他妈有些疑惑:“你们不是关系一直很差吗。他可打聋了你一只耳朵,他走了,这是好事啊。”
这句话,成了一记最响亮的耳光,重重打在林逐一脸上。
怎么会这样。
林逐一满心都是灭顶的恐慌,他掀开被子,穿着拖鞋,就往老宅跑。
他心里有种预感,也许谢时曜还没走,至少没真在昨晚坐飞机离开。
林逐一找李叔要来了谢时曜的微信。
他加了好几遍好友,谢时曜就是不加他。
于是林逐一只能在好友申请栏,一遍遍发消息。
“你真的走了?”
“一定要走这么突然?”
“能不走吗?为什么?”
发出的消息石沉大海,没多久,林逐一绝望地发现,谢时曜把他拉黑了。
林逐一不想放弃,又找李叔要来了谢时曜手机号,疯狂打电话。
已经没有人接了。
寒假结束,雪开始融化。
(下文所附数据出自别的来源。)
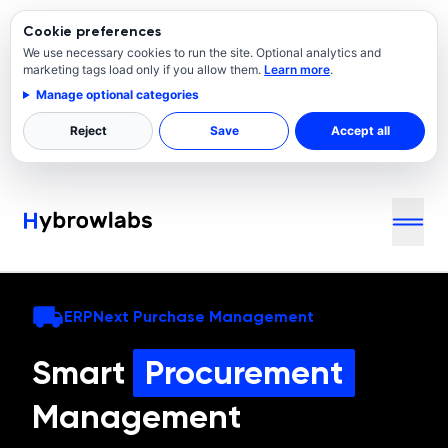
Cookie preferences
We use necessary cookies to run the site. Optional analytics and
marketing tags load only if you allow them.
Learn more
.
Manage optional categories
Reject
Save
Accept all
ERPNext Purchase Management
Smart
Procurement
Management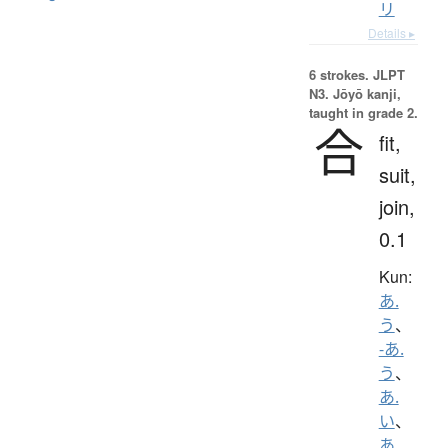
リ
Details ▸
6 strokes.
JLPT
N3. Jōyō kanji,
taught in grade 2.
合
fit,
suit,
join,
0.1
Kun:
あ.
う
、
-あ.
う
、
あ.
い
、
あ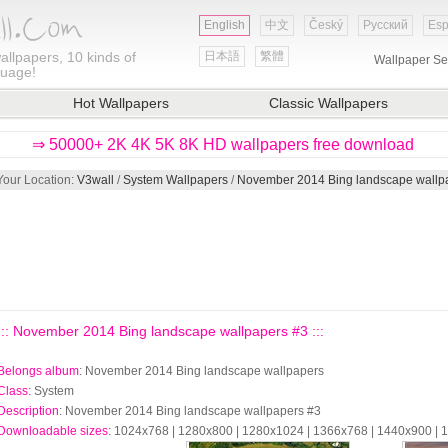
English
中文
Český
Русский
Esp
allpapers, 10 kinds of
日本語
繁體
Wallpaper Se
guage!
Hot Wallpapers
Classic Wallpapers
⇒ 50000+ 2K 4K 5K 8K HD wallpapers free download
Your Location:
V3wall
/
System Wallpapers
/
November 2014 Bing landscape wallp
::: November 2014 Bing landscape wallpapers #3 :::
Belongs album
: November 2014 Bing landscape wallpapers
Class
: System
Description
: November 2014 Bing landscape wallpapers #3
Downloadable sizes
: 1024x768 | 1280x800 | 1280x1024 | 1366x768 | 1440x900 |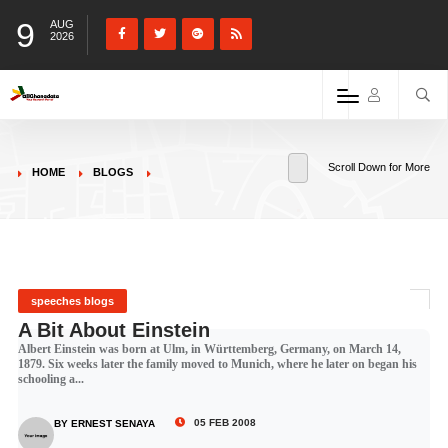
9
AUG
2026
Scroll Down for More
HOME
BLOGS
speeches blogs
A Bit About Einstein
Albert Einstein was born at Ulm, in Württemberg, Germany, on March 14,
1879. Six weeks later the family moved to Munich, where he later on began his
schooling a...
05 FEB 2008
BY ERNEST SENAYA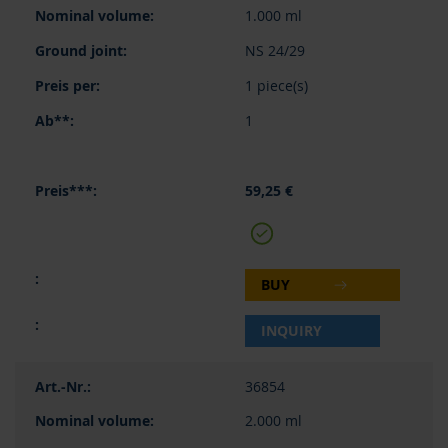
1.000 ml
NS 24/29
1 piece(s)
1
59,25 €
BUY
INQUIRY
36854
2.000 ml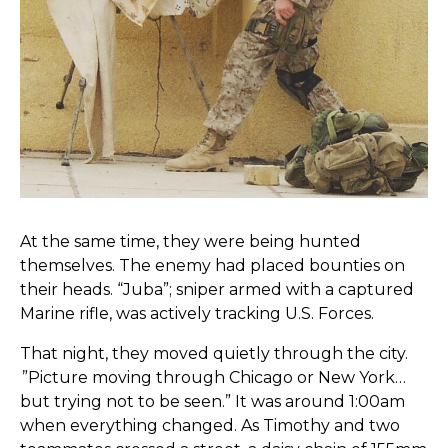
At the same time, they were being hunted
themselves. The enemy had placed bounties on
their heads. “Juba”; sniper armed with a captured
Marine rifle, was actively tracking U.S. Forces.
That night, they moved quietly through the city.
”Picture moving through Chicago or New York…
but trying not to be seen.” It was around 1:00am
when everything changed. As Timothy and two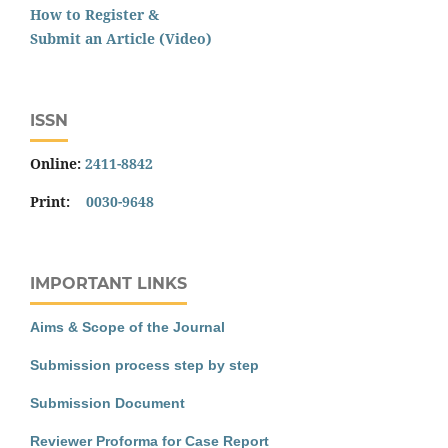
How to Register &
Submit an Article (Video)
ISSN
Online:
2411-8842
Print:
0030-9648
IMPORTANT LINKS
Aims & Scope of the Journal
Submission process step by step
Submission Document
Reviewer Proforma for Case Report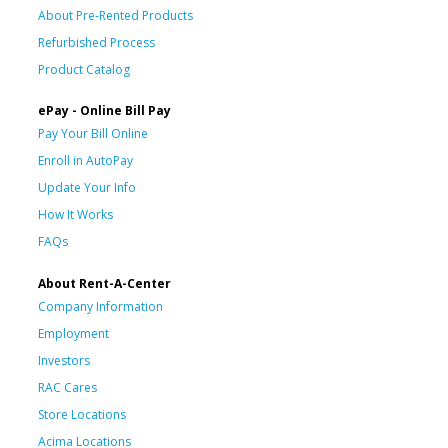
About Pre-Rented Products
Refurbished Process
Product Catalog
ePay - Online Bill Pay
Pay Your Bill Online
Enroll in AutoPay
Update Your Info
How It Works
FAQs
About Rent-A-Center
Company Information
Employment
Investors
RAC Cares
Store Locations
Acima Locations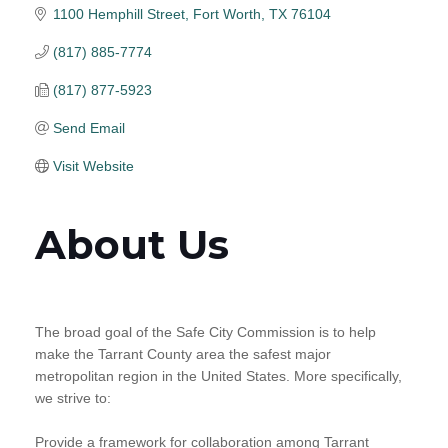
1100 Hemphill Street
Fort Worth
TX
76104
(817) 885-7774
(817) 877-5923
Send Email
Visit Website
About Us
The broad goal of the Safe City Commission is to help
make the Tarrant County area the safest major
metropolitan region in the United States. More specifically,
we strive to:
Provide a framework for collaboration among Tarrant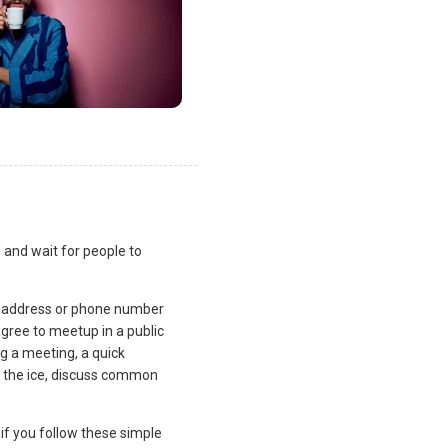
 and wait for people to
l address or phone number
gree to meetup in a public
ng a meeting, a quick
k the ice, discuss common
if you follow these simple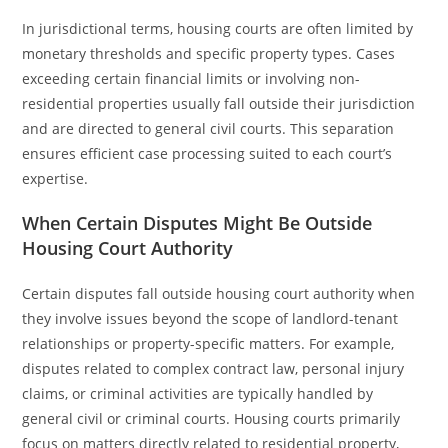
In jurisdictional terms, housing courts are often limited by
monetary thresholds and specific property types. Cases
exceeding certain financial limits or involving non-
residential properties usually fall outside their jurisdiction
and are directed to general civil courts. This separation
ensures efficient case processing suited to each court’s
expertise.
When Certain Disputes Might Be Outside
Housing Court Authority
Certain disputes fall outside housing court authority when
they involve issues beyond the scope of landlord-tenant
relationships or property-specific matters. For example,
disputes related to complex contract law, personal injury
claims, or criminal activities are typically handled by
general civil or criminal courts. Housing courts primarily
focus on matters directly related to residential property,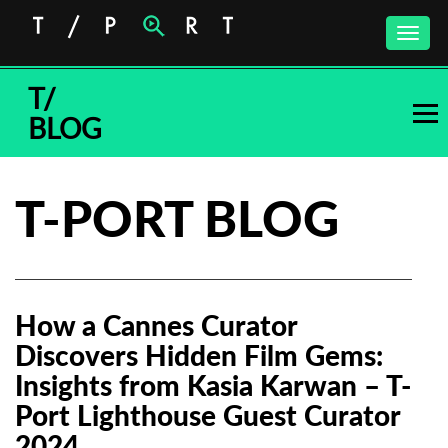
Toggle
naviga
T/
BLOG
T-PORT BLOG
How a Cannes Curator
Discovers Hidden Film Gems:
Insights from Kasia Karwan – T-
Port Lighthouse Guest Curator
2024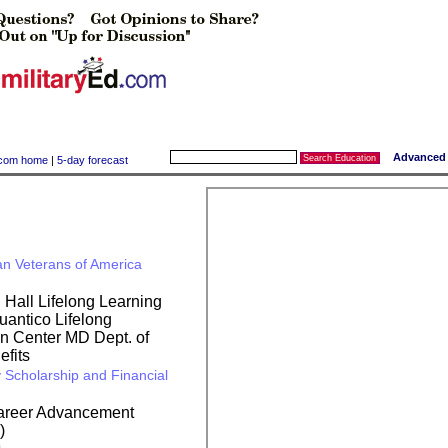
Advanced 
y.com home
|
5-day forecast
an Veterans of America
all Lifelong Learning
ntico Lifelong
on Center
MD Dept. of
fits
 Scholarship and Financial
Career Advancement
)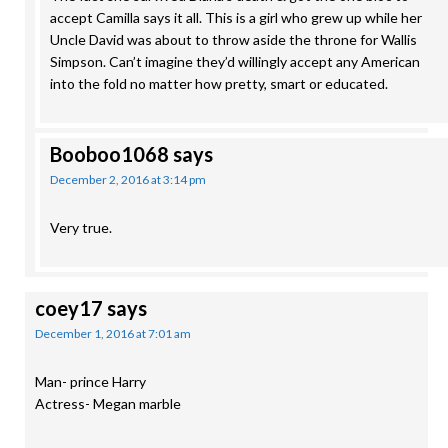
accept Camilla says it all. This is a girl who grew up while her
Uncle David was about to throw aside the throne for Wallis
Simpson. Can’t imagine they’d willingly accept any American
into the fold no matter how pretty, smart or educated.
Booboo1068
says
December 2, 2016 at 3:14 pm
Very true.
coey17
says
December 1, 2016 at 7:01 am
Man- prince Harry
Actress- Megan marble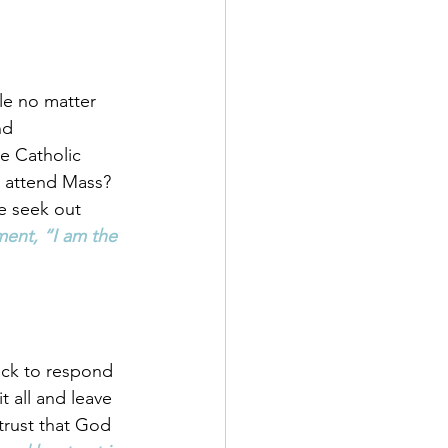
le no matter 
nd 
e Catholic 
 attend Mass? 
e seek out 
ent, “I am the 
ick to respond 
t all and leave 
trust that God 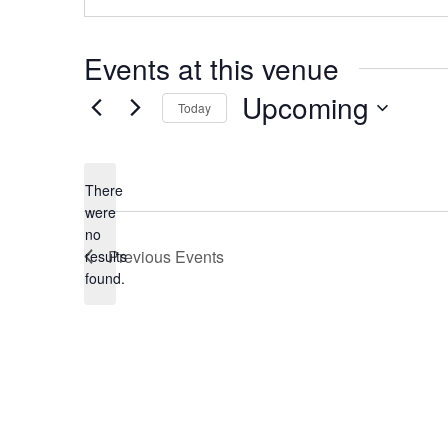
Events at this venue
Upcoming
Today
Select
date.
There
were
no
Notice
Previous
Events
results
found.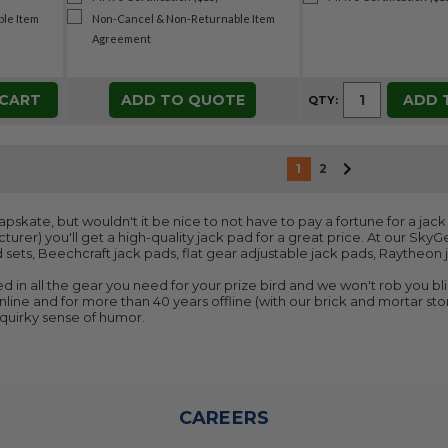
le Item
Non-Cancel & Non-Returnable Item
Agreement
 CART
ADD TO QUOTE
ADD 
QTY:
1
2
skate, but wouldn't it be nice to not have to pay a fortune for a jack 
turer) you'll get a high-quality jack pad for a great price. At our SkyG
 sets, Beechcraft jack pads, flat gear adjustable jack pads, Raytheo
d in all the gear you need for your prize bird and we won't rob you bli
line and for more than 40 years offline (with our brick and mortar store
r quirky sense of humor.
CAREERS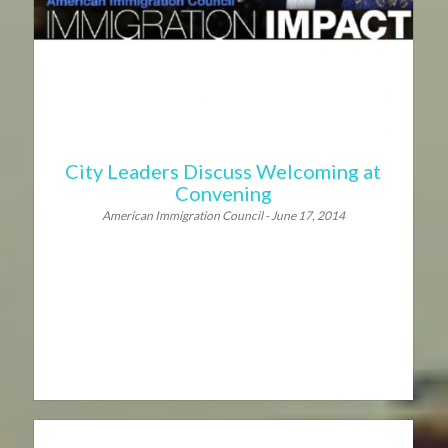
City Leaders Discuss Welcoming at
Convening
American Immigration Council - June 17, 2014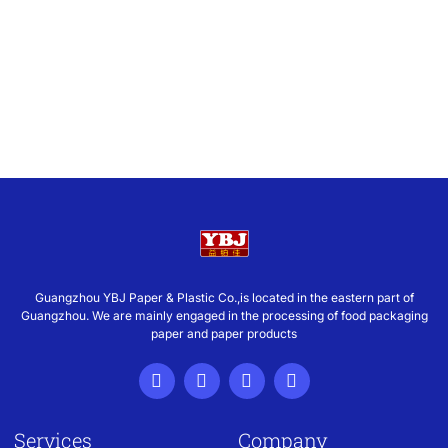
Guangzhou YBJ Paper & Plastic Co.,is located in the eastern part of
Guangzhou. We are mainly engaged in the processing of food packaging
paper and paper products
Services
Company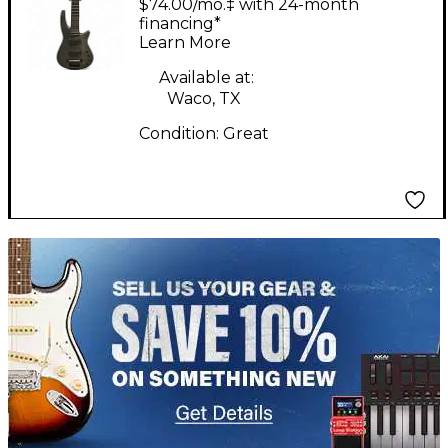
$74.00/mo.‡ with 24-month
Bass Guitar
financing*
Learn More
Available at:
Waco, TX
Condition:
Great
TITU_gridad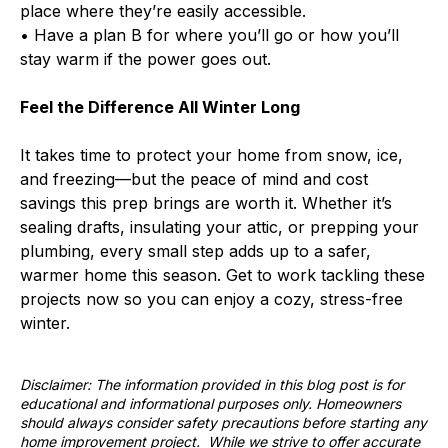
place where they’re easily accessible.
• Have a plan B for where you’ll go or how you’ll
stay warm if the power goes out.
Feel the Difference All Winter Long
It takes time to protect your home from snow, ice,
and freezing—but the peace of mind and cost
savings this prep brings are worth it. Whether it’s
sealing drafts, insulating your attic, or prepping your
plumbing, every small step adds up to a safer,
warmer home this season. Get to work tackling these
projects now so you can enjoy a cozy, stress-free
winter.
Disclaimer: The information provided in this blog post is for
educational and informational purposes only. Homeowners
should always consider safety precautions before starting any
home improvement project. While we strive to offer accurate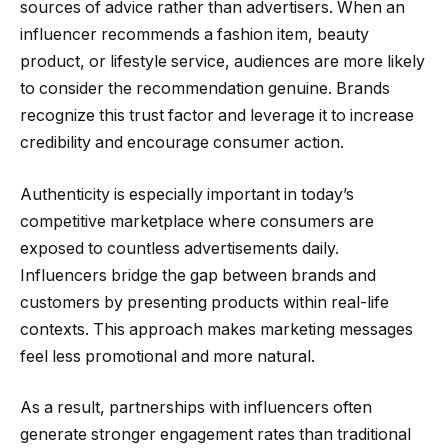
sources of advice rather than advertisers. When an
influencer recommends a fashion item, beauty
product, or lifestyle service, audiences are more likely
to consider the recommendation genuine. Brands
recognize this trust factor and leverage it to increase
credibility and encourage consumer action.
Authenticity is especially important in today’s
competitive marketplace where consumers are
exposed to countless advertisements daily.
Influencers bridge the gap between brands and
customers by presenting products within real-life
contexts. This approach makes marketing messages
feel less promotional and more natural.
As a result, partnerships with influencers often
generate stronger engagement rates than traditional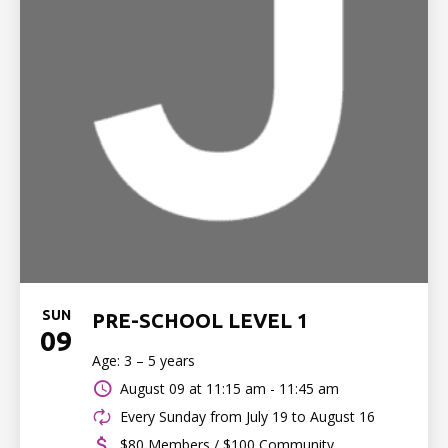
SUN
PRE-SCHOOL LEVEL 1
09
Age: 3 – 5 years
August 09 at
11:15 am - 11:45 am
Every Sunday from July 19 to August 16
$80 Members / $100 Community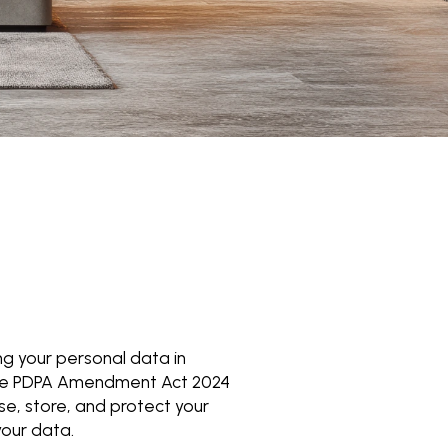
g your personal data in
 the PDPA Amendment Act 2024
use, store, and protect your
your data.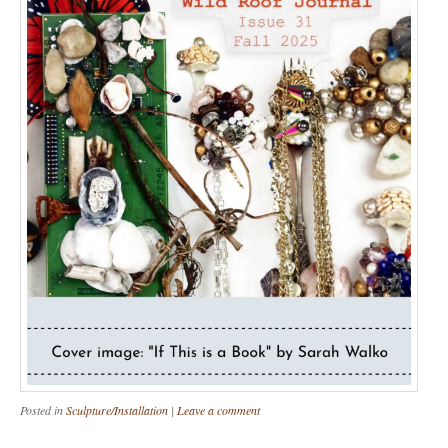
Posted in
Sculpture/Installation
|
Leave a comment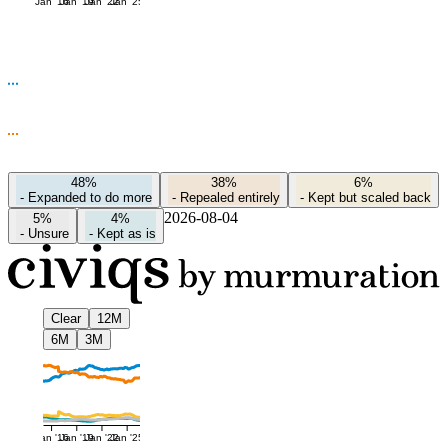
Jan '16
Jan '19
Jan '22
Jan '25
48%
38%
6%
-
Expanded to do more
-
Repealed entirely
-
Kept but scaled back
2026-08-04
5%
4%
-
Unsure
-
Kept as is
Clear
12M
6M
3M
Jan '16
Jan '19
Jan '22
Jan '25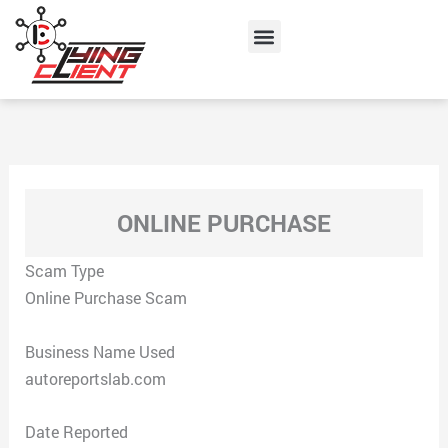
Skip
Menu
to
content
ONLINE PURCHASE
Scam Type
Online Purchase Scam
Business Name Used
autoreportslab.com
Date Reported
阳光比平时更烈了些,林逐一的新学期,也在新的温度中开始了。
林逐一抓了头发,穿上正装,领口处,别了一朵香奈儿的山茶花胸针,鞋子是定制的薄底皮鞋。
万一谢时曜没走呢。不是答应过,回来看他的演讲吗。抱着这个想法,林逐一按照约定,穿得很好看。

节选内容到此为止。